> TASK OBJECTIVE: From the entries below, return every line that includes the word "keyboard".

> RECORDS TO PROCESS:
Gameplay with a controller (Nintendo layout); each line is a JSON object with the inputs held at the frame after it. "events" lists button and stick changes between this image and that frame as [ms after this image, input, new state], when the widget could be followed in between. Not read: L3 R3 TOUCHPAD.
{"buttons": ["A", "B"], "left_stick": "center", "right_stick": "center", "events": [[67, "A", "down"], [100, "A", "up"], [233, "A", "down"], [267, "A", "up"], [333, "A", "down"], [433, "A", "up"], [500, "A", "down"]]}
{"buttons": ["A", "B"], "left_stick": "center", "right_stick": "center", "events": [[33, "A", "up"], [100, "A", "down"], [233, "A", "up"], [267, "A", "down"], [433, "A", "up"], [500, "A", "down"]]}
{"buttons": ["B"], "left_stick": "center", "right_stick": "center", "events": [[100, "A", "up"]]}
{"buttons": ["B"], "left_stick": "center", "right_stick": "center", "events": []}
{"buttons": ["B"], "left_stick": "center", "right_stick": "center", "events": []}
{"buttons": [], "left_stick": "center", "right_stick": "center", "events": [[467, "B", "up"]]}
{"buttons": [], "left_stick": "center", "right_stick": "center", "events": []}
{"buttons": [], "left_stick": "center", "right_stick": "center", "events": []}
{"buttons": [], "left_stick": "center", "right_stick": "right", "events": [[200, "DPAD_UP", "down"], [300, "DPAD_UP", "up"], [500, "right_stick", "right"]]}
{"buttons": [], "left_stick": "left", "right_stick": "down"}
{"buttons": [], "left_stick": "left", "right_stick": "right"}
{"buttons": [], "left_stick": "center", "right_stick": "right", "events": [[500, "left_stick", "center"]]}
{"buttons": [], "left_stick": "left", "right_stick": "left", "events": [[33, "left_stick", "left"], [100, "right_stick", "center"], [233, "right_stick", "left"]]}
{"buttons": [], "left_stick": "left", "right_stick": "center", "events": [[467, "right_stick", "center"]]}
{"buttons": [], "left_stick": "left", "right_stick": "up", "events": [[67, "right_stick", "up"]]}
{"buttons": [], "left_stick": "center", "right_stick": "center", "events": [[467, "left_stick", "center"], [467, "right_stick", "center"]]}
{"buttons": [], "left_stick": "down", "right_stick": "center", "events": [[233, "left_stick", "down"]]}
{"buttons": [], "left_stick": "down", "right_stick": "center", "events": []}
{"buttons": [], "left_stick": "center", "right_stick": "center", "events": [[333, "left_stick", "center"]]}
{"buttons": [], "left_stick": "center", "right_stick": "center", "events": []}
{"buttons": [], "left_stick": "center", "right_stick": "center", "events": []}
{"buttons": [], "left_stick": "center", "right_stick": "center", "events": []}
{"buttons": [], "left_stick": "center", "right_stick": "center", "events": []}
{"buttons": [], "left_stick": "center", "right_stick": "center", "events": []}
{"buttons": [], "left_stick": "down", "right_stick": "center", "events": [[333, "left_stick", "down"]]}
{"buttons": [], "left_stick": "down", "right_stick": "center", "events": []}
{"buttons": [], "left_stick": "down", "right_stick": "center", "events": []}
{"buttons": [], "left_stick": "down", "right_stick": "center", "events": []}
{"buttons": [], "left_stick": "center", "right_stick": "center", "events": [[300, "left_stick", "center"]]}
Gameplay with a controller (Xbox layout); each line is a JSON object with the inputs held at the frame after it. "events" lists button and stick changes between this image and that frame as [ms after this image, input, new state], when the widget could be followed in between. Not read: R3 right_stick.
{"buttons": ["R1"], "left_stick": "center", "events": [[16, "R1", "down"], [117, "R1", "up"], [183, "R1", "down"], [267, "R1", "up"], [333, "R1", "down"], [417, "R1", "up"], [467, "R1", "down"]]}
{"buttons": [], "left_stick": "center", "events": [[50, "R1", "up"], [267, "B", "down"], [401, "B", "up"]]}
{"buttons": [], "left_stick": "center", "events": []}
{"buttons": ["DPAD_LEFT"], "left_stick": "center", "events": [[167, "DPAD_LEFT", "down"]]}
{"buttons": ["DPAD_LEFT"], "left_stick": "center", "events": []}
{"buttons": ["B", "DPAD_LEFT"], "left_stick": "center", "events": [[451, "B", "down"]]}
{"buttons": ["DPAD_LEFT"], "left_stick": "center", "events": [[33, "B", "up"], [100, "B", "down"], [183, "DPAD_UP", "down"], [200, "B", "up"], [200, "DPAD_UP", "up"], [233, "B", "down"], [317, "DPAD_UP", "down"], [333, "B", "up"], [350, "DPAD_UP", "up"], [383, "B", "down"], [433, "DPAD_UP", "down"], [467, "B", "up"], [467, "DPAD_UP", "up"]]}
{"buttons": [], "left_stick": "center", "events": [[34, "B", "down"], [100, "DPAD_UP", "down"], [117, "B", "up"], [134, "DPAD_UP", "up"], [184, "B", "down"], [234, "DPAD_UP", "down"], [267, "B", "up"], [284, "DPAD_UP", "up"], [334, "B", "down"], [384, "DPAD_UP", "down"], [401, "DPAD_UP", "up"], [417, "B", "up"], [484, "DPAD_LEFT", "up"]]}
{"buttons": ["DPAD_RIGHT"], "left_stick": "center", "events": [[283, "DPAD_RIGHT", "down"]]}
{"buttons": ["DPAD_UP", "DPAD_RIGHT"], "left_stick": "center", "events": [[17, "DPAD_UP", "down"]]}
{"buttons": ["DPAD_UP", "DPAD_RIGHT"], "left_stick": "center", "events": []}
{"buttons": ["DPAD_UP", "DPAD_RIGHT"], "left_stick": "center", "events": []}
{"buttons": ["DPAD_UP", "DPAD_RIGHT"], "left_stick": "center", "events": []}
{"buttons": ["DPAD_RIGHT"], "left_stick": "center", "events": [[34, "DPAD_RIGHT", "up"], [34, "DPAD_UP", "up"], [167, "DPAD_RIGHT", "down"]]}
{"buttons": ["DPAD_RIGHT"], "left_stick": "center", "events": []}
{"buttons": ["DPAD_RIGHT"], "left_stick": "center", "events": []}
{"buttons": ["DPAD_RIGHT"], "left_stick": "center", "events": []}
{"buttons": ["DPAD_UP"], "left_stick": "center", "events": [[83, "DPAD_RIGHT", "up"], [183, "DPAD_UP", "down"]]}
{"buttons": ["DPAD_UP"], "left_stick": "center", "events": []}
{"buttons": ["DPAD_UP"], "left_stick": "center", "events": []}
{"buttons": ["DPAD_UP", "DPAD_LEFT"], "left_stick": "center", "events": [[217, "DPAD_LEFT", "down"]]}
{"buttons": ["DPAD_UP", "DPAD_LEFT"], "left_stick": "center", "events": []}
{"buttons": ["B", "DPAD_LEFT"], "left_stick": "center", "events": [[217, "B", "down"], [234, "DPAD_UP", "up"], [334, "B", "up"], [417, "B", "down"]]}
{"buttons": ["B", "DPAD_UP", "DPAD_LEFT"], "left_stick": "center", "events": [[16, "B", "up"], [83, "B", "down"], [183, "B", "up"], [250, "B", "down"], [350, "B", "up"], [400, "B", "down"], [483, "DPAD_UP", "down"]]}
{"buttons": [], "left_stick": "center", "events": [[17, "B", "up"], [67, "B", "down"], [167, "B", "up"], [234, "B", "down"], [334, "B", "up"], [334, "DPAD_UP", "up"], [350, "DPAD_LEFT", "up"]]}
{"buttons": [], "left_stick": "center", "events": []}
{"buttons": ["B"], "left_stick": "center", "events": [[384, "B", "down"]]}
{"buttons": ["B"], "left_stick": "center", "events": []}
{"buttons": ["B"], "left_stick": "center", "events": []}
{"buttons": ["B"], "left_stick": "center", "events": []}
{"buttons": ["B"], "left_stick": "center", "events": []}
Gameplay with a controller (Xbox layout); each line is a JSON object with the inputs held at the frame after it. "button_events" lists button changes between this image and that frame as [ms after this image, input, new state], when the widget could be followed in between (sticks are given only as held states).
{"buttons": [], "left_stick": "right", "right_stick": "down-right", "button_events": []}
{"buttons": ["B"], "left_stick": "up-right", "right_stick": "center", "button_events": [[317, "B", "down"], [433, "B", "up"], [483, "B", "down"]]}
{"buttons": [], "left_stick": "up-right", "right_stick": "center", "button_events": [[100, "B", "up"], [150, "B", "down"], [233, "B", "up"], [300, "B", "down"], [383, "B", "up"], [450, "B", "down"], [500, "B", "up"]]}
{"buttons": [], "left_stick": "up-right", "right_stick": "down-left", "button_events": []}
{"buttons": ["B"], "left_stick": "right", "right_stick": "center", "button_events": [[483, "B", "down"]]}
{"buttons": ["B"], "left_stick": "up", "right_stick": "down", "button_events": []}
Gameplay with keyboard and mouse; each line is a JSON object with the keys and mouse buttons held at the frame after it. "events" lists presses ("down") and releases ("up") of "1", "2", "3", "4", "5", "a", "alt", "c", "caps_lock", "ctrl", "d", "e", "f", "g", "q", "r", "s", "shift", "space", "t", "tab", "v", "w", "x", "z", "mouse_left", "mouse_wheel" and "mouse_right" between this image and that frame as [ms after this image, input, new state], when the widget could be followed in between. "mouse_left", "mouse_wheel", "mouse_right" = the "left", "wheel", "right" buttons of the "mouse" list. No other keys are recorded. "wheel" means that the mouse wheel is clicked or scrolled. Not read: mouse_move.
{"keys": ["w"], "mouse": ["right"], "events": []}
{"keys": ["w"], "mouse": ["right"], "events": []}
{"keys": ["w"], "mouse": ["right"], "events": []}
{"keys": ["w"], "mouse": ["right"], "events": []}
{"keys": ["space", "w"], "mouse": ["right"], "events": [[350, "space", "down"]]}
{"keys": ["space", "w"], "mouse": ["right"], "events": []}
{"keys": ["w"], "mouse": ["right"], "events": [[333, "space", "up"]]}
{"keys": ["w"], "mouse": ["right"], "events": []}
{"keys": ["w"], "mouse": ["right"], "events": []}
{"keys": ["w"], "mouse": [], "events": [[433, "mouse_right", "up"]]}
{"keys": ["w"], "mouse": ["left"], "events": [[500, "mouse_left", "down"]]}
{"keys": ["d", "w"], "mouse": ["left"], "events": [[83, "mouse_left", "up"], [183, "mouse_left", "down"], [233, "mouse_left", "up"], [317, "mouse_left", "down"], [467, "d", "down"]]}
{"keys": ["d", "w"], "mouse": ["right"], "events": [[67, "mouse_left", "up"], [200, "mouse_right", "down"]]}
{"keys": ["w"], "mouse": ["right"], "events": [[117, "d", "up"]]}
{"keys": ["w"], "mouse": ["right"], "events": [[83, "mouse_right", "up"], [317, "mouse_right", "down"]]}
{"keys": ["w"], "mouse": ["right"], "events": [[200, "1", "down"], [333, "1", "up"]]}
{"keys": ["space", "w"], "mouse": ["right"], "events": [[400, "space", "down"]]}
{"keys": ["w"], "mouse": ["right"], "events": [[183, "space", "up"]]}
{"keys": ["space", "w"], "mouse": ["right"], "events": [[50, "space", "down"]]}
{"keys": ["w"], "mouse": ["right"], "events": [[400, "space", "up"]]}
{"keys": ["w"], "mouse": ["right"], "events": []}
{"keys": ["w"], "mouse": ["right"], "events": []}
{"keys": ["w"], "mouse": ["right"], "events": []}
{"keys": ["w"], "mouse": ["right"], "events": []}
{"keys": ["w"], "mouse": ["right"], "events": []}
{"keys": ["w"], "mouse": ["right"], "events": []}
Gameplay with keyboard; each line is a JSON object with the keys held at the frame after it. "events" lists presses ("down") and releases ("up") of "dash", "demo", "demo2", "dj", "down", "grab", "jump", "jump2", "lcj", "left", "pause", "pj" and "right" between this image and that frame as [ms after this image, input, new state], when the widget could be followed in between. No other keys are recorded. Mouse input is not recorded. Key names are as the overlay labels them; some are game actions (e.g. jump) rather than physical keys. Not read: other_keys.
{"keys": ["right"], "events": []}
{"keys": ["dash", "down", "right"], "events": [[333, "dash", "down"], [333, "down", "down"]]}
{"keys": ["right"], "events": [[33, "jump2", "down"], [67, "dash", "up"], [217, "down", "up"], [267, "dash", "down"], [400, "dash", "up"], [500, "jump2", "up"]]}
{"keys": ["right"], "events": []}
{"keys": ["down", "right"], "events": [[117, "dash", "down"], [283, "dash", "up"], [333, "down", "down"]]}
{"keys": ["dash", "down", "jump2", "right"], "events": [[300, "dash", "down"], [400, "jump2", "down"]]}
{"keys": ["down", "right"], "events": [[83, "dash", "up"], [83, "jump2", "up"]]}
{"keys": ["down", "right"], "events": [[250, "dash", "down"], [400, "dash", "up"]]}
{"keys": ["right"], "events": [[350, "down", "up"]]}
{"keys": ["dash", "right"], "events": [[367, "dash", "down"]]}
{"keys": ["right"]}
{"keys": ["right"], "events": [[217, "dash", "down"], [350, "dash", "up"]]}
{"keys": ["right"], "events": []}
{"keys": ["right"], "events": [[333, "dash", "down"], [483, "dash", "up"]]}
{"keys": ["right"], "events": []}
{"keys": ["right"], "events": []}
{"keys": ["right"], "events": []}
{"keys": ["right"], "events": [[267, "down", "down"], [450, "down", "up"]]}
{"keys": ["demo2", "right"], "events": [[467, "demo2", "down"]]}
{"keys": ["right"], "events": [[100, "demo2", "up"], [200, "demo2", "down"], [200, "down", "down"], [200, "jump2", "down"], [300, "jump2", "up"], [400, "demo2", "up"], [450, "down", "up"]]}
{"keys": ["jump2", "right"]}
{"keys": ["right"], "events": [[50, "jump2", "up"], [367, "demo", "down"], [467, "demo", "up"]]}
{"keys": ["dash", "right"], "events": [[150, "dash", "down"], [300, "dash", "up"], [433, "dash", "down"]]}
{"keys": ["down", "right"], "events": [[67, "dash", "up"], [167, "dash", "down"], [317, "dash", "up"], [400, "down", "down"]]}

> RESPONSE BOX:
Gameplay with keyboard and mouse; each line is a JSON object with the keys and mouse buttons held at the frame after it. "events" lists presses ("down") and releases ("up") of "1", "2", "3", "4", "5", "a", "alt", "c", "caps_lock", "ctrl", "d", "e", "f", "g", "q", "r", "s", "shift", "space", "t", "tab", "v", "w", "x", "z", "mouse_left", "mouse_wheel" and "mouse_right" between this image and that frame as [ms after this image, input, new state], when the widget could be followed in between. "mouse_left", "mouse_wheel", "mouse_right" = the "left", "wheel", "right" buttons of the "mouse" list. No other keys are recorded. "wheel" means that the mouse wheel is clicked or scrolled. Not read: mouse_move.
Gameplay with keyboard; each line is a JSON object with the keys held at the frame after it. "events" lists presses ("down") and releases ("up") of "dash", "demo", "demo2", "dj", "down", "grab", "jump", "jump2", "lcj", "left", "pause", "pj" and "right" between this image and that frame as [ms after this image, input, new state], when the widget could be followed in between. No other keys are recorded. Mouse input is not recorded. Key names are as the overlay labels them; some are game actions (e.g. jump) rather than physical keys. Not read: other_keys.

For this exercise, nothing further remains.